Le goût pour les chemins de traverse est ce qui fait l’un des intérêts de ce livre : on en découvre un exemple dès la préface avec l’exposition d’une utopie faisant référence à celle de Thomas More et l’affirmation répétée selon laquelle c’est le monde entier qui est fou, mélancolique et délirant, affirmation derrière laquelle Burton s’abrite en s’excusant de sa propre folie en indiquant que son livre est "un florilège de textes des autres, ce n’est pas moi, mais eux qui le disent".
"Ces digressions réjouissent et reposent le lecteur fatigué ; elles agissent comme une sauce sur un estomac malade, c’est pourquoi je m’en sers si volontiers."
Dans le domaine des maux de l’esprit, loin encore de se nommer psychiatrie, certaines observations de Burton montrent les limites de son temps, d’autres font preuve d’intuition, par exemple à propos des symptômes de ce que l’on appellera plus tard l’hystérie de conversion et le développement de l’idée des liens entre corps et psychisme qui existe depuis l’Antiquité. On a ainsi droit à des histoires plaisantes de patients qui guérissent ou tombent malades seulement avec les mots du docteur, quelques scènes qui auraient bien intéressé Freud.

##############################

#### [CONSIGNES]
1. D'après l'extrait sur le livre de Burton, à quelle utopie renvoie celle que présente la préface ?
2. Poursuivez l'extrait sur le livre de Burton en partant de sa dernière phrase.

#### [EXTRAITS DES DONNÉES]
##############################

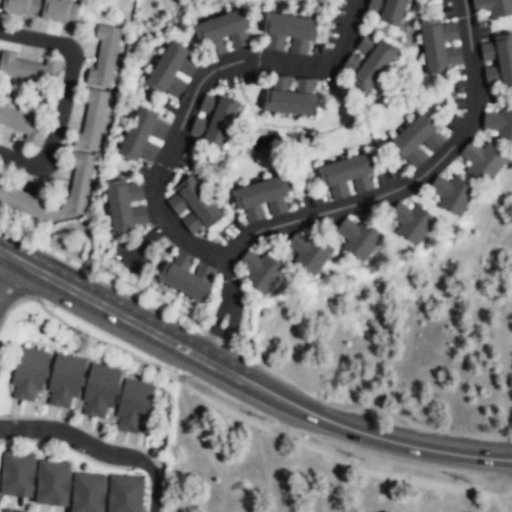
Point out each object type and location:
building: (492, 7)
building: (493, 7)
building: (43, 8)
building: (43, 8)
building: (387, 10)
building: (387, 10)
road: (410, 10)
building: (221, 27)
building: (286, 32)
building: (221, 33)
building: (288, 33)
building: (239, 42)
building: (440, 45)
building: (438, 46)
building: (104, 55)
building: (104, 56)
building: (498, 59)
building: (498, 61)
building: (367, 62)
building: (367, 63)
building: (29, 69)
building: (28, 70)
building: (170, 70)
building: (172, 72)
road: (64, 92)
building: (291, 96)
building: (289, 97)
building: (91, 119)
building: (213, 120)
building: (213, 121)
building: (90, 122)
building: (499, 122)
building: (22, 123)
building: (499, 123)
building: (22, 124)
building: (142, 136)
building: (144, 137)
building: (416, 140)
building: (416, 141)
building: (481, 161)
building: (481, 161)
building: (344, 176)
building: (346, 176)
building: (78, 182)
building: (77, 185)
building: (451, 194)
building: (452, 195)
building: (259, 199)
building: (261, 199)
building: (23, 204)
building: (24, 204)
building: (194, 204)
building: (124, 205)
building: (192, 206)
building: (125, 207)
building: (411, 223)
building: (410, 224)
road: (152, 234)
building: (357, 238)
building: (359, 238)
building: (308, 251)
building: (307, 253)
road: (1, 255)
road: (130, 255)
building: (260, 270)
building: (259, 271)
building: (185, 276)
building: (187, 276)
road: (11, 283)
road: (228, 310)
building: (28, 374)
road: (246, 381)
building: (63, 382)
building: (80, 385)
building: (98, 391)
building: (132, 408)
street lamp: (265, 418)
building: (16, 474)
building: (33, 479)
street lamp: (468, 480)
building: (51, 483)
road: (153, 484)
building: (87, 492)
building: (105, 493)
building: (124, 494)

##############################

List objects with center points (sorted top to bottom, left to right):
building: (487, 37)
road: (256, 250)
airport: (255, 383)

##############################

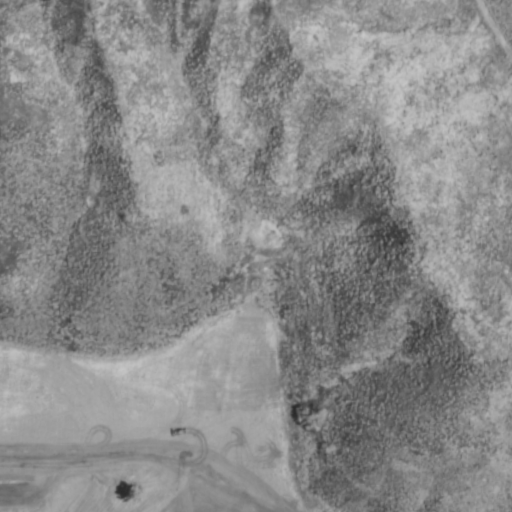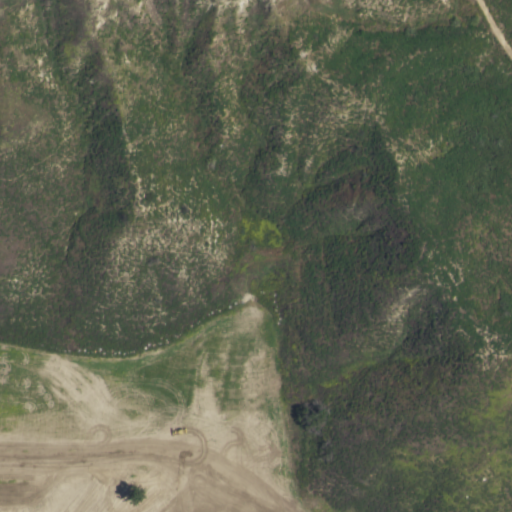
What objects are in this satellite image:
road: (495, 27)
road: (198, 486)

##############################

#### [CORRIGÉ]
1. À celle de Thomas More.

2.
À propos de l’alimentation, Burton parle de l’eau pure, ce qui l’amène à évoquer les aqueducs romains, et il va chercher chez Avicenne l’argument selon lequel il n’y a rien de pire que de consommer une grande diversité de mets ou en trop grande quantité, mais il se pose en scientifique expérimental quand il affirme que l’expérience est notre meilleur médecin et que le régime le plus adapté à l’un est souvent le plus souvent néfaste pour l’autre : cela peut paraître banal, mais témoigne d’une belle autonomie de la pensée. Il n’hésite donc pas à nous gratifier d’un chapitre sur la rétention et l’évacuation, digressant vers le thème des bains et nous amuse quand il prône la modération dans la pratique de ce qu’il nomme l’acte vénérien.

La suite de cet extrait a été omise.